Les autorités burkinabè durcissent une nouvelle fois le ton face aux médias internationaux. Le Conseil supérieur de la communication (CSC) a annoncé, ce mardi 5 mai 2026, l’interdiction de diffusion des programmes de TV5 Monde sur l’ensemble du territoire national, invoquant des manquements graves dans la couverture de la lutte contre le terrorisme au Burkina Faso et au Mali.
Dans un communiqué officiel, le président du CSC, Wendingoudi Louis Modeste Ouédraogo, justifie cette décision par « de nombreux manquements à la loi, à l’éthique et à la déontologie » observés dans plusieurs éditions du journal télévisé de la chaîne, entre avril et mai 2026. Les griefs portent notamment sur des faits de « désinformation » et « d’apologie du terrorisme » liés à la couverture des opérations sécuritaires dans la région, ainsi qu’aux attaques terroristes survenues le 25 avril 2026 au Mali.
Une décision dans la continuité d’une ligne ferme
Cette suspension s’inscrit dans un contexte de vigilance accrue des autorités burkinabè vis-à-vis du traitement médiatique des questions sécuritaires. Déjà en 2024, TV5 Monde avait été suspendue à deux reprises, les 27 avril et 18 juin, pour des motifs similaires, témoignant d’une relation tendue entre l’organe de régulation et certains médias internationaux.

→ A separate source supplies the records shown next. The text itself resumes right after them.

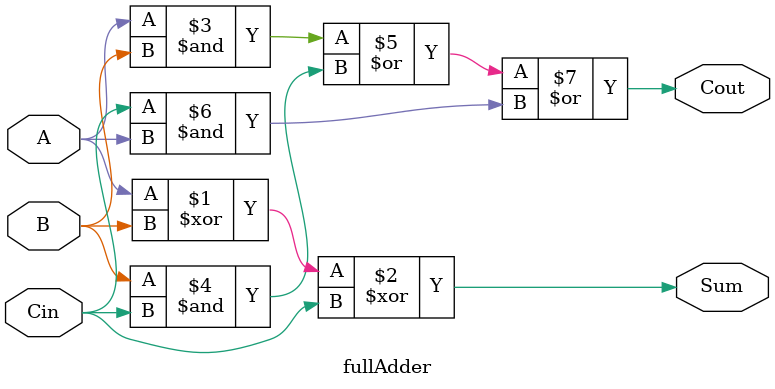
<source format=sv>
module fullAdder(Sum,Cout,A,B,Cin);
  
  //Input Declaration
  input A, B, Cin;
  
  //Output Declaration
  output Sum, Cout;
  
  //Logic
  assign Sum = ((A ^ B) ^ Cin);
  assign Cout = (A & B) | (B & Cin) | (Cin & A);
  
endmodule

</source>
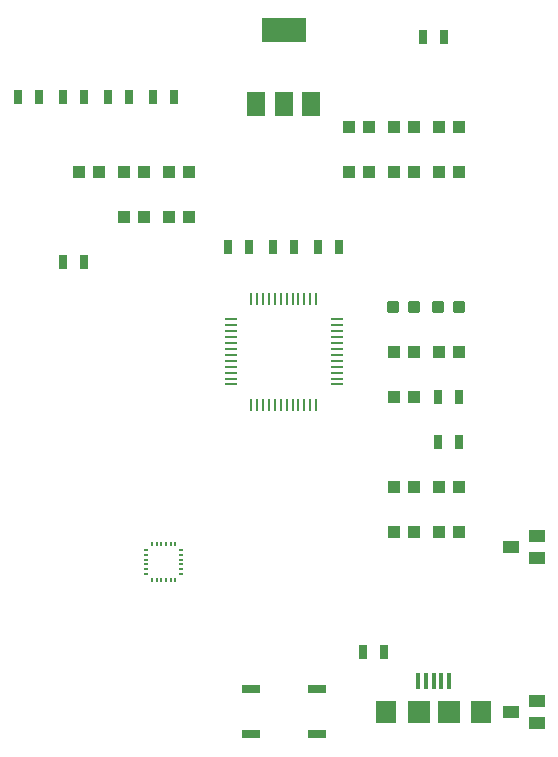
<source format=gtp>
G75*
%MOIN*%
%OFA0B0*%
%FSLAX25Y25*%
%IPPOS*%
%LPD*%
%AMOC8*
5,1,8,0,0,1.08239X$1,22.5*
%
%ADD10R,0.04331X0.03937*%
%ADD11R,0.03150X0.04724*%
%ADD12C,0.01181*%
%ADD13R,0.00787X0.03937*%
%ADD14R,0.03937X0.00787*%
%ADD15R,0.01378X0.05512*%
%ADD16R,0.07087X0.07480*%
%ADD17R,0.07480X0.07480*%
%ADD18R,0.05512X0.03937*%
%ADD19R,0.01772X0.00984*%
%ADD20R,0.00984X0.01772*%
%ADD21R,0.05906X0.07874*%
%ADD22R,0.14961X0.07874*%
%ADD23R,0.06000X0.03000*%
D10*
X0167954Y0126300D03*
X0174646Y0126300D03*
X0182954Y0126300D03*
X0189646Y0126300D03*
X0189646Y0141300D03*
X0182954Y0141300D03*
X0174646Y0141300D03*
X0167954Y0141300D03*
X0167954Y0171300D03*
X0174646Y0171300D03*
X0174646Y0186300D03*
X0167954Y0186300D03*
X0182954Y0186300D03*
X0189646Y0186300D03*
X0189646Y0246300D03*
X0182954Y0246300D03*
X0174646Y0246300D03*
X0167954Y0246300D03*
X0159646Y0246300D03*
X0152954Y0246300D03*
X0152954Y0261300D03*
X0159646Y0261300D03*
X0167954Y0261300D03*
X0174646Y0261300D03*
X0182954Y0261300D03*
X0189646Y0261300D03*
X0099646Y0246300D03*
X0092954Y0246300D03*
X0084646Y0246300D03*
X0077954Y0246300D03*
X0069646Y0246300D03*
X0062954Y0246300D03*
X0077954Y0231300D03*
X0084646Y0231300D03*
X0092954Y0231300D03*
X0099646Y0231300D03*
D11*
X0112757Y0221300D03*
X0119843Y0221300D03*
X0127757Y0221300D03*
X0134843Y0221300D03*
X0142757Y0221300D03*
X0149843Y0221300D03*
X0182757Y0171300D03*
X0189843Y0171300D03*
X0189843Y0156300D03*
X0182757Y0156300D03*
X0164843Y0086300D03*
X0157757Y0086300D03*
X0064843Y0216300D03*
X0057757Y0216300D03*
X0057757Y0271300D03*
X0064843Y0271300D03*
X0072757Y0271300D03*
X0079843Y0271300D03*
X0087757Y0271300D03*
X0094843Y0271300D03*
X0049843Y0271300D03*
X0042757Y0271300D03*
X0177757Y0291300D03*
X0184843Y0291300D03*
D12*
X0181469Y0202678D02*
X0181469Y0199922D01*
X0181469Y0202678D02*
X0184225Y0202678D01*
X0184225Y0199922D01*
X0181469Y0199922D01*
X0181469Y0201044D02*
X0184225Y0201044D01*
X0184225Y0202166D02*
X0181469Y0202166D01*
X0173375Y0202678D02*
X0173375Y0199922D01*
X0173375Y0202678D02*
X0176131Y0202678D01*
X0176131Y0199922D01*
X0173375Y0199922D01*
X0173375Y0201044D02*
X0176131Y0201044D01*
X0176131Y0202166D02*
X0173375Y0202166D01*
X0166469Y0202678D02*
X0166469Y0199922D01*
X0166469Y0202678D02*
X0169225Y0202678D01*
X0169225Y0199922D01*
X0166469Y0199922D01*
X0166469Y0201044D02*
X0169225Y0201044D01*
X0169225Y0202166D02*
X0166469Y0202166D01*
X0188375Y0202678D02*
X0188375Y0199922D01*
X0188375Y0202678D02*
X0191131Y0202678D01*
X0191131Y0199922D01*
X0188375Y0199922D01*
X0188375Y0201044D02*
X0191131Y0201044D01*
X0191131Y0202166D02*
X0188375Y0202166D01*
D13*
X0142127Y0204017D03*
X0140158Y0204017D03*
X0138190Y0204017D03*
X0136221Y0204017D03*
X0134253Y0204017D03*
X0132284Y0204017D03*
X0130316Y0204017D03*
X0128347Y0204017D03*
X0126379Y0204017D03*
X0124410Y0204017D03*
X0122442Y0204017D03*
X0120473Y0204017D03*
X0120473Y0168583D03*
X0122442Y0168583D03*
X0124410Y0168583D03*
X0126379Y0168583D03*
X0128347Y0168583D03*
X0130316Y0168583D03*
X0132284Y0168583D03*
X0134253Y0168583D03*
X0136221Y0168583D03*
X0138190Y0168583D03*
X0140158Y0168583D03*
X0142127Y0168583D03*
D14*
X0149017Y0175473D03*
X0149017Y0177442D03*
X0149017Y0179410D03*
X0149017Y0181379D03*
X0149017Y0183347D03*
X0149017Y0185316D03*
X0149017Y0187284D03*
X0149017Y0189253D03*
X0149017Y0191221D03*
X0149017Y0193190D03*
X0149017Y0195158D03*
X0149017Y0197127D03*
X0113583Y0197127D03*
X0113583Y0195158D03*
X0113583Y0193190D03*
X0113583Y0191221D03*
X0113583Y0189253D03*
X0113583Y0187284D03*
X0113583Y0185316D03*
X0113583Y0183347D03*
X0113583Y0181379D03*
X0113583Y0179410D03*
X0113583Y0177442D03*
X0113583Y0175473D03*
D15*
X0176182Y0076733D03*
X0178741Y0076733D03*
X0181300Y0076733D03*
X0183859Y0076733D03*
X0186418Y0076733D03*
D16*
X0197048Y0066300D03*
X0165552Y0066300D03*
D17*
X0176300Y0066300D03*
X0186300Y0066300D03*
D18*
X0206969Y0066300D03*
X0215631Y0062560D03*
X0215631Y0070040D03*
X0215631Y0117560D03*
X0215631Y0125040D03*
X0206969Y0121300D03*
D19*
X0085394Y0112363D03*
X0085394Y0113938D03*
X0085394Y0115513D03*
X0085394Y0117087D03*
X0085394Y0118662D03*
X0085394Y0120237D03*
X0097206Y0120237D03*
X0097206Y0118662D03*
X0097206Y0117087D03*
X0097206Y0115513D03*
X0097206Y0113938D03*
X0097206Y0112363D03*
D20*
X0095237Y0110394D03*
X0093662Y0110394D03*
X0092087Y0110394D03*
X0090513Y0110394D03*
X0088938Y0110394D03*
X0087363Y0110394D03*
X0087363Y0122206D03*
X0088938Y0122206D03*
X0090513Y0122206D03*
X0092087Y0122206D03*
X0093662Y0122206D03*
X0095237Y0122206D03*
D21*
X0122245Y0268898D03*
X0131300Y0268898D03*
X0140355Y0268898D03*
D22*
X0131300Y0293702D03*
D23*
X0120300Y0073800D03*
X0120300Y0058800D03*
X0142300Y0058800D03*
X0142300Y0073800D03*
M02*

</source>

Le CSC appelle désormais l’ensemble des organes de presse opérant dans le pays à faire preuve de « rigueur professionnelle » et à respecter strictement les principes éthiques et déontologiques, en particulier sur des sujets jugés sensibles pour la sécurité nationale.
Une série de restrictions visant des médias étrangers
Depuis 2023, plusieurs médias occidentaux, en majorité français, ont été suspendus ou interdits de diffusion au Burkina Faso. Parmi eux figurent Radio France Internationale, France 24, LCI, ainsi que les publications Le Monde et Jeune Afrique. Les autorités leur reprochent des traitements biaisés ou préjudiciables à l’effort de guerre contre les groupes armés. Cette politique restrictive s’inscrit dans une stratégie plus large de contrôle de l’information dans un contexte régional marqué par une insécurité persistante.
Le Burkina Faso, à l’instar du Mali, est confronté depuis plusieurs années à une intensification des attaques menées par des groupes armés affiliés à des organisations terroristes. Face à cette menace, les autorités des deux pays ont renforcé leurs dispositifs militaires et sécuritaires, tout en adoptant une posture plus ferme vis-à-vis de la circulation de l’information.
La suspension de TV5 Monde illustre ainsi la sensibilité croissante des États sahéliens quant à la narration médiatique des conflits qui les affectent. Entre impératifs sécuritaires et liberté de la presse, l’équilibre reste fragile, dans une région où l’information est devenue, elle aussi, un enjeu stratégique.